Coping Mechanism is a column by Mackenna Manidis exploring the care practices of creative people she finds inspiring.
I met Bronze Avery during the summer of 2019, but immediately felt like I’d always known him. We met when I was working as a shop girl in a small boutique in Echo Park, and since I met him at work, I was initially wary that he wouldn’t see me as an equal. In that service industry role, I was all too familiar with being treated as less-than by those in positions of creative power.
But that was before I knew Bronze. Instead, he’s the kind of person who made me feel like the most important one in the room; he radiates care for others, and was someone I could instantly trust. I was drawn to his warm nature and fire outfits, and we bonded over the people-watching opportunities afforded to us along the busy Sunset strip. Even early on, I knew he must be a performer — there was no way he wasn’t with the magnetism he radiates.
A military kid who grew up moving around the US, making stops in Georgia, Washington, Virginia, and Maryland before eventually settling in Florida as a pre-teen, Bronze started exploring the different facets of his personality through art at a young age. “I did a lot of theatre but I always loved pop music,” he said when we got coffee this spring at Laveta in Echo Park. “I knew I wanted to be a pop star. I knew I wanted to make songs.”
His newest track, an aptly summertime and sunshine-flavored beach bop titled “Boys!” is a “song about dating, but more about finding that love, acceptance and confidence in yourself, and using that to have fun,” he explained. The track thoroughly expresses his appreciation for all types of boys, with cheeky and relatable lyrics that I find myself singing while I’m doing dishes, showering, driving.
Through his songs and visuals — like the fun and flirty accompanying video for “Boys!” — Bronze’s inner circle functions as a built-in coping mechanism for him, as many of them are active collaborators on his creative projects. Not only are these collaborators his friends, but they each offer an additional set of eyes and ears to help bring his ideas into fruition; they’re helping make his genuine explorations of queer friendship, romance and diversity into a reality.

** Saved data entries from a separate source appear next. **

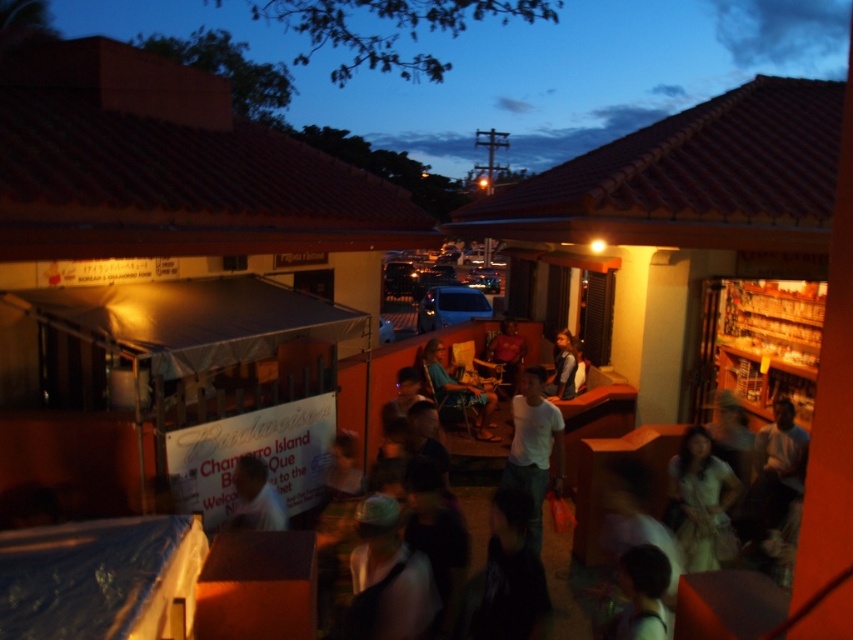
Question: Does matte white signboard at center have a smaller size compared to blue fabric chair at center?

Choices:
 (A) yes
 (B) no

Answer: (A)

Question: Observing the image, what is the correct spatial positioning of matte white signboard at center in reference to blue fabric chair at center?

Choices:
 (A) left
 (B) right

Answer: (A)

Question: Which object is positioned farthest from the white fabric dress at lower right?

Choices:
 (A) blue fabric chair at center
 (B) matte white signboard at center
 (C) white cotton shirt at center

Answer: (A)

Question: Which point is closer to the camera?

Choices:
 (A) white fabric dress at lower right
 (B) blue fabric chair at center
 (C) matte white signboard at center

Answer: (C)

Question: Which of the following is the farthest from the observer?

Choices:
 (A) matte white signboard at center
 (B) white fabric dress at lower right

Answer: (B)

Question: Can you confirm if white cotton shirt at center is positioned below blue fabric chair at center?

Choices:
 (A) no
 (B) yes

Answer: (B)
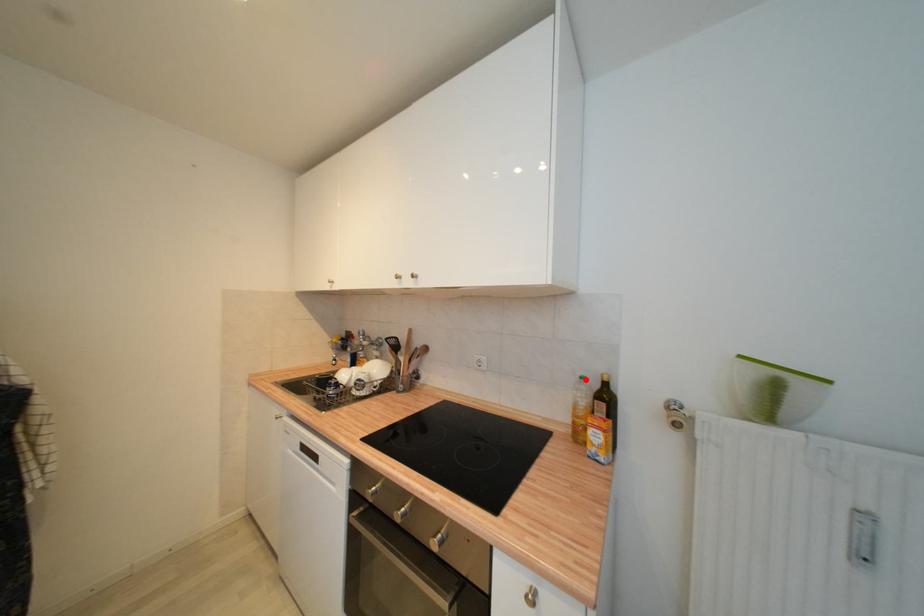
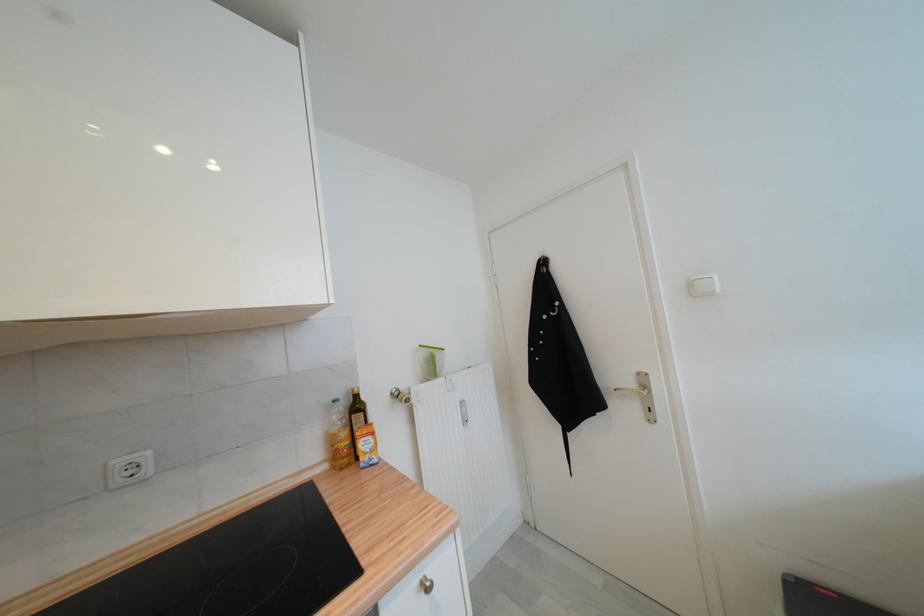
Locate, in the second image, the point that corresponds to the highlighted location in the first image.

(339, 403)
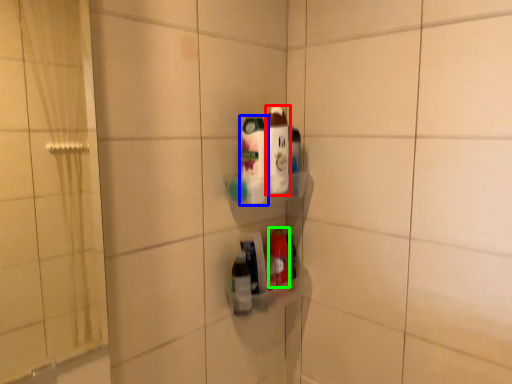
Question: Which object is positioned farthest from bottle (highlighted by a red box)? Select from bottle (highlighted by a blue box) and bottle (highlighted by a green box).

Choices:
 (A) bottle
 (B) bottle

Answer: (B)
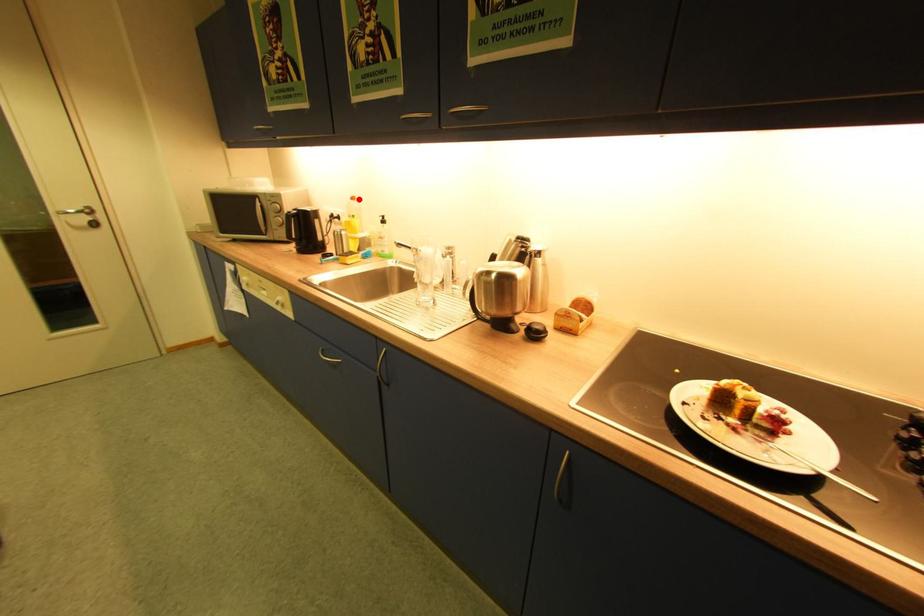
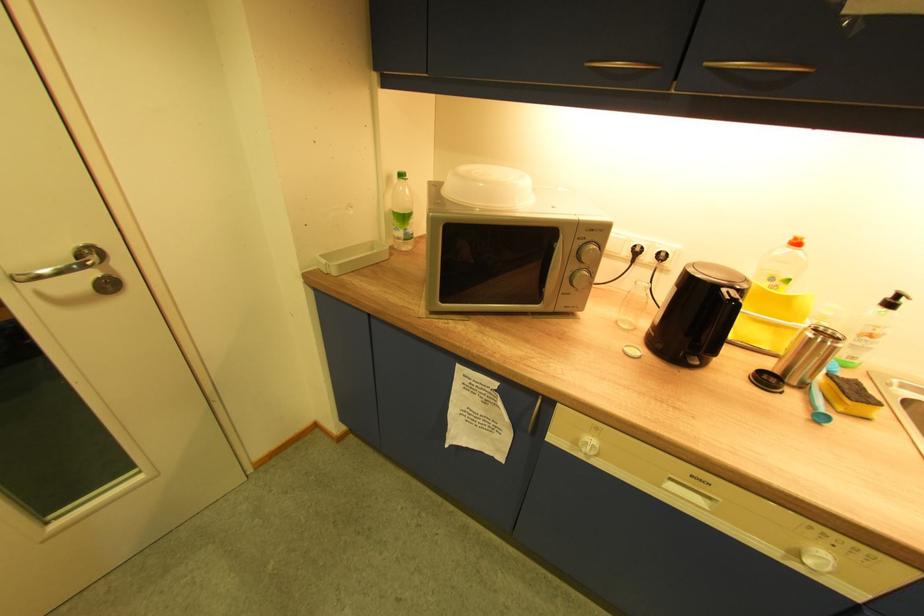
Find the pixel in the second image that matches the highlighted location in the first image.

(803, 244)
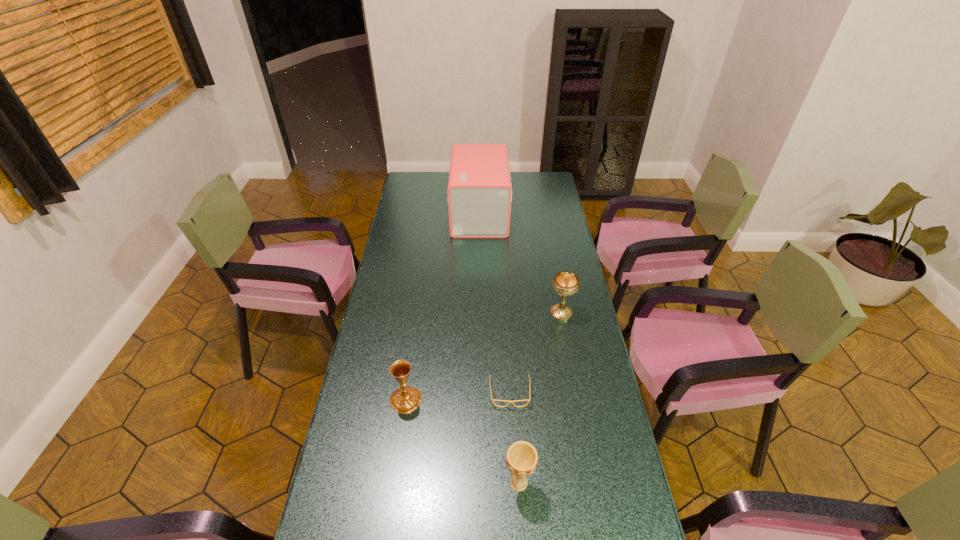
The image size is (960, 540). I want to click on blank space located 0.390m on the back of the farthest chalice, so click(x=548, y=244).

Identify the location of free space located 0.210m on the back of the leftmost chalice. (415, 338).

Locate an element on the screen. This screenshot has width=960, height=540. vacant region located 0.080m on the back of the second chalice from left to right is located at coordinates (516, 442).

Locate an element on the screen. This screenshot has width=960, height=540. free location located in front of the lenses of the spectacles is located at coordinates (515, 470).

This screenshot has width=960, height=540. I want to click on object at the far edge, so click(x=479, y=192).

Find the location of `object positioned at the left edge`. object positioned at the left edge is located at coordinates (406, 399).

In order to click on object located at the right edge in this screenshot , I will do [565, 283].

I want to click on vacant space at the left edge of the desktop, so click(360, 532).

Locate an element on the screen. Image resolution: width=960 pixels, height=540 pixels. vacant space at the right edge of the desktop is located at coordinates (566, 235).

Identify the location of vacant space that's between the tallest object and the second farthest chalice. (443, 307).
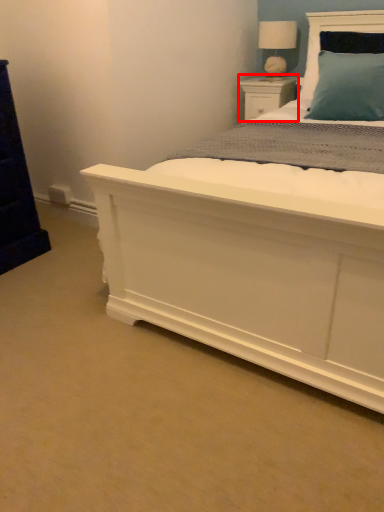
Question: From the image's perspective, what is the correct spatial positioning of nightstand (annotated by the red box) in reference to table lamp?

Choices:
 (A) below
 (B) above

Answer: (A)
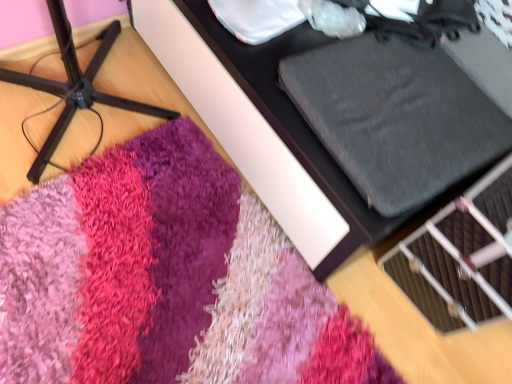
This screenshot has height=384, width=512. What are the coordinates of `vacant space in shaggy carpet at lower left, the 1th furniture positioned from the left (from a real-world perspective)` in the screenshot? It's located at (93, 107).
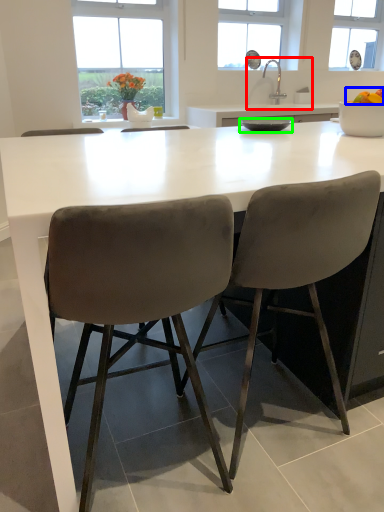
Question: Which object is positioned closest to sink (highlighted by a red box)? Select from food (highlighted by a blue box) and bowl (highlighted by a green box).

Choices:
 (A) food
 (B) bowl

Answer: (B)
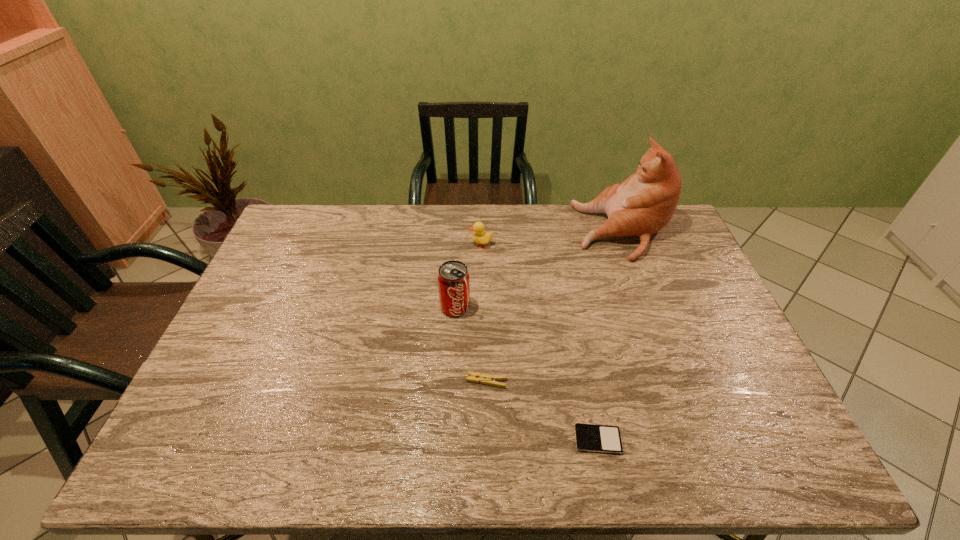
The image size is (960, 540). Find the location of `the rightmost object`. the rightmost object is located at coordinates (643, 204).

I want to click on the tallest object, so click(x=643, y=204).

Locate an element on the screen. This screenshot has width=960, height=540. the second tallest object is located at coordinates (453, 278).

Where is `the third nearest object`? the third nearest object is located at coordinates (453, 278).

The width and height of the screenshot is (960, 540). I want to click on the third shortest object, so click(480, 237).

At what (x,y) coordinates should I click in order to perform the action: click on the fourth tallest object. Please return your answer as a coordinate pair (x, y). The image size is (960, 540). Looking at the image, I should click on (475, 377).

In order to click on the fourth farthest object in this screenshot , I will do `click(475, 377)`.

Locate an element on the screen. The image size is (960, 540). the nearest object is located at coordinates (589, 437).

You are a GUI agent. You are given a task and a screenshot of the screen. Output one action in this format:
    pyautogui.click(x=<x>, y=<y>)
    Task: Click on the shortest object
    This screenshot has width=960, height=540.
    Given the screenshot: What is the action you would take?
    pyautogui.click(x=589, y=437)

Image resolution: width=960 pixels, height=540 pixels. Find the location of `vacant space located 0.380m on the face of the rightmost object`. vacant space located 0.380m on the face of the rightmost object is located at coordinates (470, 232).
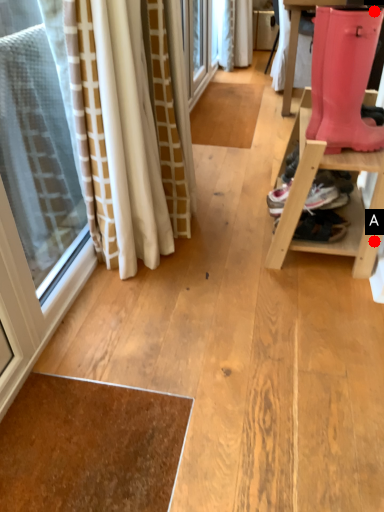
Question: Two points are circled on the image, labeled by A and B beside each circle. Which point is further to the camera?

Choices:
 (A) A is further
 (B) B is further

Answer: (A)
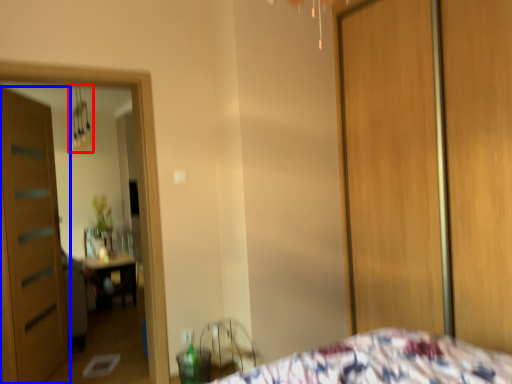
Question: Which object is closer to the camera taking this photo, light fixture (highlighted by a red box) or door (highlighted by a blue box)?

Choices:
 (A) light fixture
 (B) door

Answer: (B)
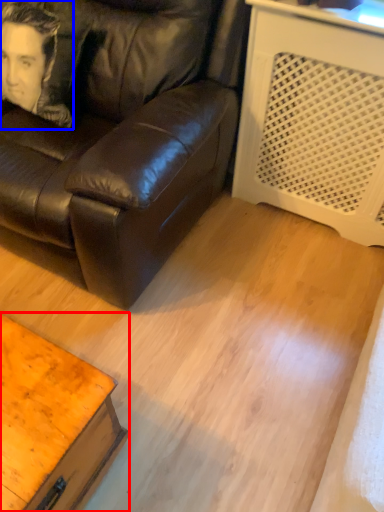
Question: Which point is further to the camera, table (highlighted by a red box) or man (highlighted by a blue box)?

Choices:
 (A) table
 (B) man

Answer: (B)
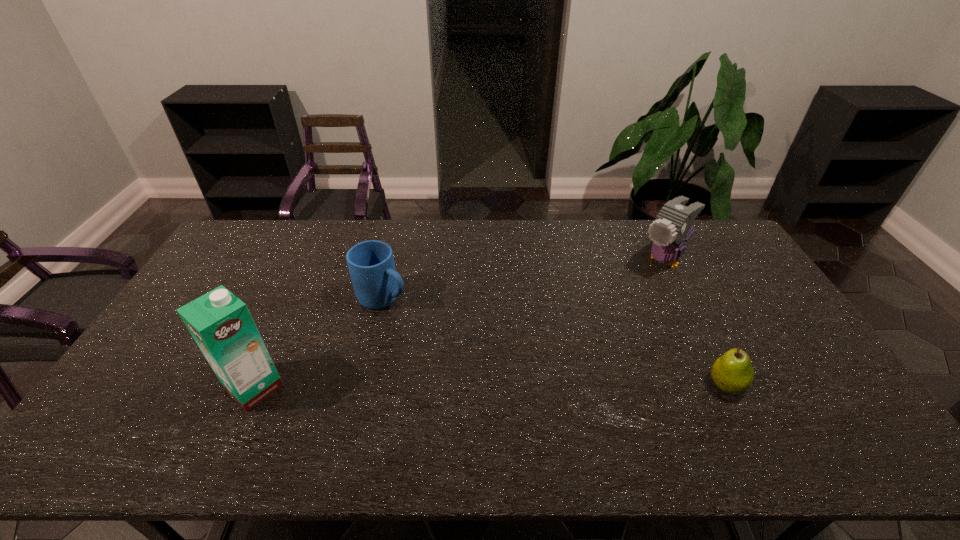
Image resolution: width=960 pixels, height=540 pixels. What are the coordinates of `vacant space on the desktop that is between the carton and the pear and is positioned on the side of the second farthest object with the handle` in the screenshot? It's located at (538, 386).

What are the coordinates of `vacant space on the desktop that is between the leftmost object and the pear and is positioned at the beak of the third shortest object` in the screenshot? It's located at (522, 386).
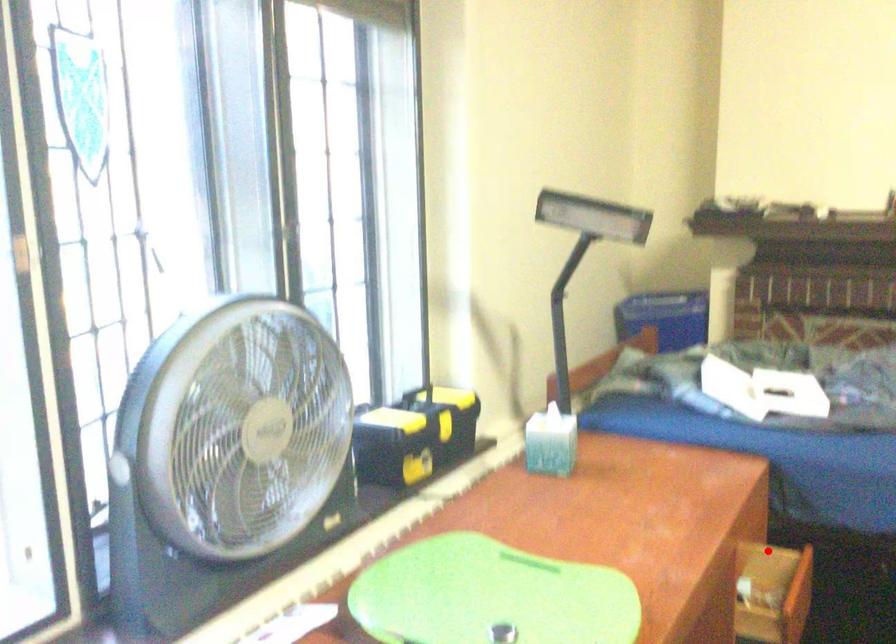
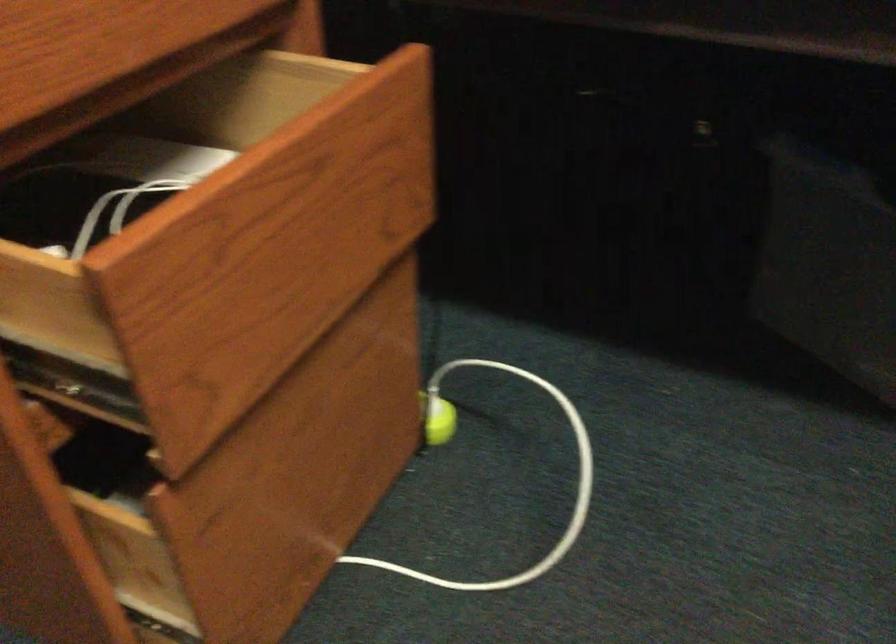
The point at the highlighted location is marked in the first image. Where is the corresponding point in the second image?

(323, 62)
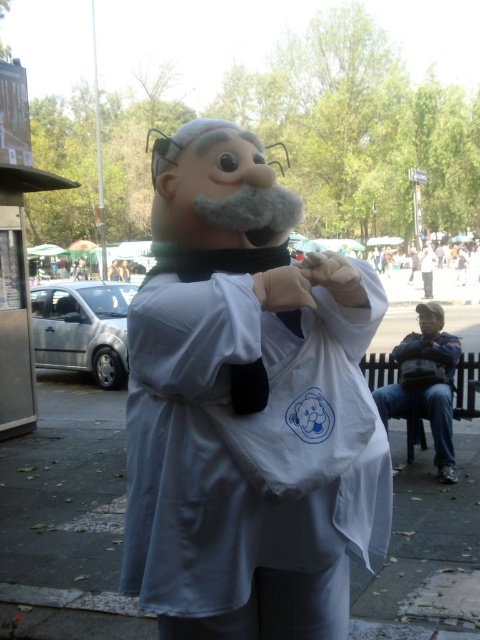
Describe the element at coordinates (248, 406) in the screenshot. I see `white matte bag at center` at that location.

Consider the image. Can you confirm if white matte bag at center is taller than dark blue jeans at lower right?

To strengthen the world and the community he’s cultivated through music, Bronze leans on his friends as both creative partners and as outlets for further expanding that self-love. “I’m super aware of talking out my feelings rather than bottling them in,” he shared. “I’m usually the one people call for help or advice, so I can feel extremely weak when it’s my turn to share my worries or ask for additional strength. However, I’ve learned that when I’m just honest and transparent about what’s going on, that’s the best way to keep my mental health in check.”
One way Bronze has found to maintain that closeness is through the art of the group chat. “It’s something my friends and I really love,” he explained. “It’s so nice to have a group of people ready to applaud you for your endeavors. It can get really lonely on the path to where and who you want to be, but having like-minded people in your court is the best feeling when you’re at your highest highs and lowest lows.”
Having a consistent place to put feelings about both wins and losses is something I’ve found a new beauty in, especially during lockdown. I’ve found salvation in 6-foot-apart-walks, and still being able to appreciate my loved ones during a universal time of pause and upheaval has been a gift. Growing the richness of my inner world to this extent is a skill I never thought I would need, especially as an extrovert who has never spent this much time alone, and learning new ways of keeping the outside world close has become even more important.
But even with a new focus on keeping my own company, and more free time than ever to make things, imposter syndrome consistently plagues me when I get the urge to do anything creative. It feels like Bronze can sense this when we talk, and he helps me ease those feelings of doubt by simplifying things. “When it comes to anxiety, it always soothes me to remember that creativity is subjective for everyone,” he said “If you’re making art for other people, your happiness with that art will always rely on those other people. But, if you love something and you’re loud and proud about it, there will be others out there who completely resonate with you.”
Leaning into the idea of just being myself and letting that be enough is something I’ve struggled with for as long as I can remember — and most people reading this can probably relate to that, too. The pressure to be perfect, cool, and clout-y is at an all-time high in 2020 with social media at our fingertips, multiple platforms for staged performance art, as well as an abundance of authentic, off-the-cuff content always a link away, sometimes it’s hard to differentiate which is which.
For Bronze, the most successful projects are also the most natural and intuitive. “Some of the best moments I’ve had in my career came because I trusted my personal gut and people felt and understood what I was saying,” Bronze assured me, before adding: “And for me, weed helps too.”
Hilarious, as always, and unabashedly true to himself, something I’m constantly learning through my relationship with Bronze is the value of not only loving myself, but trusting myself. No matter how messy things get in my brain, if I can find my way back to me, I’ll always be okay. Learning to tune more deeply into myself is extra important given the new anxieties this year has brought, and I feel incredibly lucky to have a friend who has been pushing me in the right direction for as long as I’ve known him.